Dangote Refinery’s Price Hike Explained
The Dangote Petroleum Refinery recently attributed its price hike from N899.50 to N955 per litre to the rising cost of crude oil, a critical input in refining petroleum products. However, the recent dip in the landing cost of imported PMS offers some relief amidst global crude price volatility and supply chain challenges.
Despite the drop in landing costs, retail prices remain high across Nigeria. Major marketers continue to sell petrol between N990 and N1,010 per litre in Abuja and other regions, leaving consumers grappling with the financial strain of fuel purchases.

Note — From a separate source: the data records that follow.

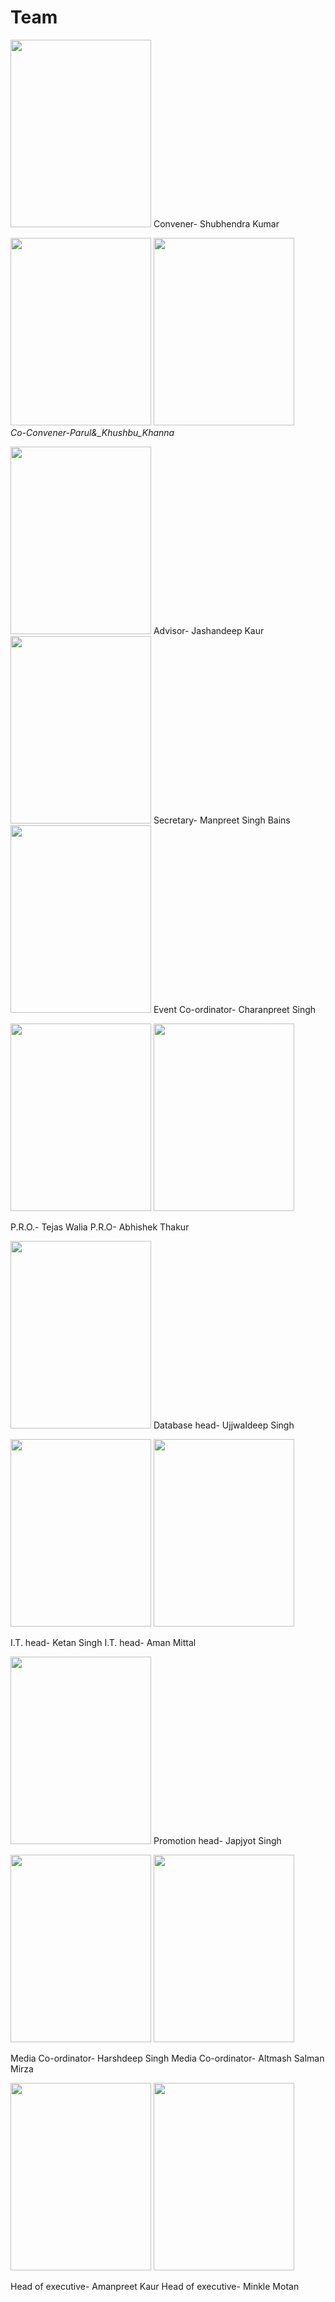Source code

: # Team

<img src="https://github.com/ACES-GNDEC/EVENTS/blob/main/Picture3.png" width="225" height="300"> Convener- Shubhendra Kumar




<img src="https://github.com/ACES-GNDEC/EVENTS/blob/main/Picture4.jpg" width="225" height="300">  <img src="https://github.com/ACES-GNDEC/EVENTS/blob/main/Picture5.jpg" width="225" height="300">     
*Co-Convener-_Parul_&_Khushbu_Khanna*




<img src="https://github.com/ACES-GNDEC/EVENTS/blob/main/Picture6.png" width="225" height="300">
                              Advisor- Jashandeep Kaur




<img src="https://github.com/ACES-GNDEC/EVENTS/blob/main/WhatsApp%20Image%202020-09-28%20at%2012.15.05%20PM.jpeg" width="225" height="300">
Secretary- Manpreet Singh Bains




<img src="https://github.com/ACES-GNDEC/EVENTS/blob/main/Picture7.png" width="225" height="300">
Event Co-ordinator- Charanpreet Singh




<img src="https://github.com/ACES-GNDEC/EVENTS/blob/main/Picture8.jpg" width="225" height="300">  <img src="https://github.com/ACES-GNDEC/EVENTS/blob/main/Picture9.jpg" width="225" height="300">

P.R.O.- Tejas Walia                   P.R.O- Abhishek Thakur




<img src="https://github.com/ACES-GNDEC/EVENTS/blob/main/Picture10.png" width="225" height="300">
Database head- Ujjwaldeep Singh




<img src="https://github.com/ACES-GNDEC/EVENTS/blob/main/Picture11.jpg" width="225" height="300">  <img src="https://github.com/ACES-GNDEC/EVENTS/blob/main/Picture15.png" width="225" height="300">

I.T. head- Ketan Singh                        I.T. head- Aman Mittal




<img src="https://github.com/ACES-GNDEC/EVENTS/blob/main/Picture14.jpg" width="225" height="300">
Promotion head- Japjyot Singh




<img src="https://github.com/ACES-GNDEC/EVENTS/blob/main/Picture12.jpg" width="225" height="300">  <img src="https://github.com/ACES-GNDEC/EVENTS/blob/main/Picture13.jpg" width="225" height="300">

Media Co-ordinator- Harshdeep Singh             Media Co-ordinator- Altmash Salman Mirza




<img src="https://github.com/ACES-GNDEC/EVENTS/blob/main/Picture17.png" width="225" height="300">  <img src="https://github.com/ACES-GNDEC/EVENTS/blob/main/Picture16.png" width="225" height="300">

Head of executive- Amanpreet Kaur              Head of executive- Minkle Motan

Data Shows Price Fluctuations Across Depots
According to the latest daily energy data released by the Major Energies Marketers Association of Nigeria, the estimated landing cost of imported PMS stood at N922.65 per litre on Friday, reflecting a 2.2% drop from N943.75 per litre on Thursday. However, the average cost for a 30-day period rose slightly to N939.52 per litre on Friday, compared to N929.07 on Thursday.

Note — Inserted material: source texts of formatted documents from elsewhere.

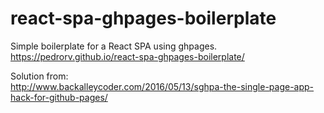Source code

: # react-spa-ghpages-boilerplate

Simple boilerplate for a React SPA using ghpages.  
https://pedrorv.github.io/react-spa-ghpages-boilerplate/

Solution from:  
http://www.backalleycoder.com/2016/05/13/sghpa-the-single-page-app-hack-for-github-pages/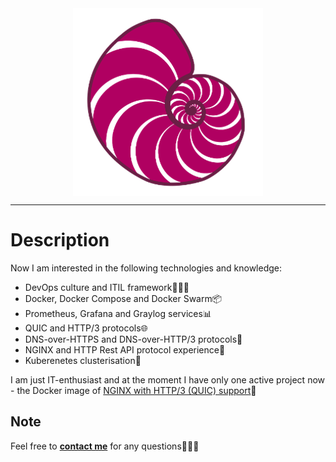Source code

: <center><img align="center" alt="ammnt's logo" src="https://raw.githubusercontent.com/ammnt/ammnt/main/ammnt_logo.png" /></center>

***

# Description

Now I am interested in the following technologies and knowledge:
- DevOps culture and ITIL framework👨🏻‍💻
- Docker, Docker Compose and Docker Swarm📦
- Prometheus, Grafana and Graylog services📊
- QUIC and HTTP/3 protocols🌐
- DNS-over-HTTPS and DNS-over-HTTP/3 protocols🔐
- NGINX and HTTP Rest API protocol experience📡
- Kuberenetes clusterisation🧱

I am just IT-enthusiast and at the moment I have only one active project now - the Docker image of <a href="https://hub.docker.com/r/ammnt/nginx">NGINX with HTTP/3 (QUIC) support</a>👀


## Note

Feel free to <b><a href="mailto:admin@msftcnsi.com">contact me</a></b> for any questions🙋🏻‍♂️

Depot prices across Nigeria also witnessed fluctuations last week.
- Nipco closed the week at N970 per litre after an earlier price of N965.
- Sahara reduced its price by N20, ending at N960.
- Aiteo and Swift also closed at N960 per litre.
- In Port Harcourt, Bulk Strategic Depot prices dropped from N1,005 to N981 per litre.
Fresh Fuel Imports Recorded
Findings revealed that between January 21 and January 22, 2025, oil marketers imported 76.84 million litres of petrol, equivalent to 57,301 metric tonnes, into the country. Data from the Nigerian Ports Authority indicated that vessels carrying 20,400MT and 36,901MT berthed at Lagos ports, while other vessels arrived at the Dangote terminal in Lekki Deep Seaport.
The National President of the Petroleum Products Retail Outlets Owners Association of Nigeria, Billy Gillis-Harry, expressed surprise at the imports. He noted that stakeholders previously agreed to halt fuel imports for 180 days to allow the Dangote Refinery to prove its production capacity.
“It’s surprising that fuel is being imported now. The agreement was to support Dangote’s production. However, this development needs further clarification,” Gillis-Harry stated.
Marketers Highlight Lack of Binding Agreement
The Independent Petroleum Marketers Association of Nigeria’s National Publicity Secretary, Chinedu Ukadike, clarified that there was no formal directive to halt imports but rather a mutual understanding. “The earlier directive wasn’t binding. With Dangote’s products initially cheaper, there was no need for imports. Now, cheaper imported products have returned to the market,” he explained.
Implications for the Oil Sector
As imported fuel becomes a viable alternative due to cost reductions, private depot owners and marketers are poised to benefit from improved margins. The shift highlights the influence of exchange rate fluctuations and global freight costs on Nigeria’s energy market.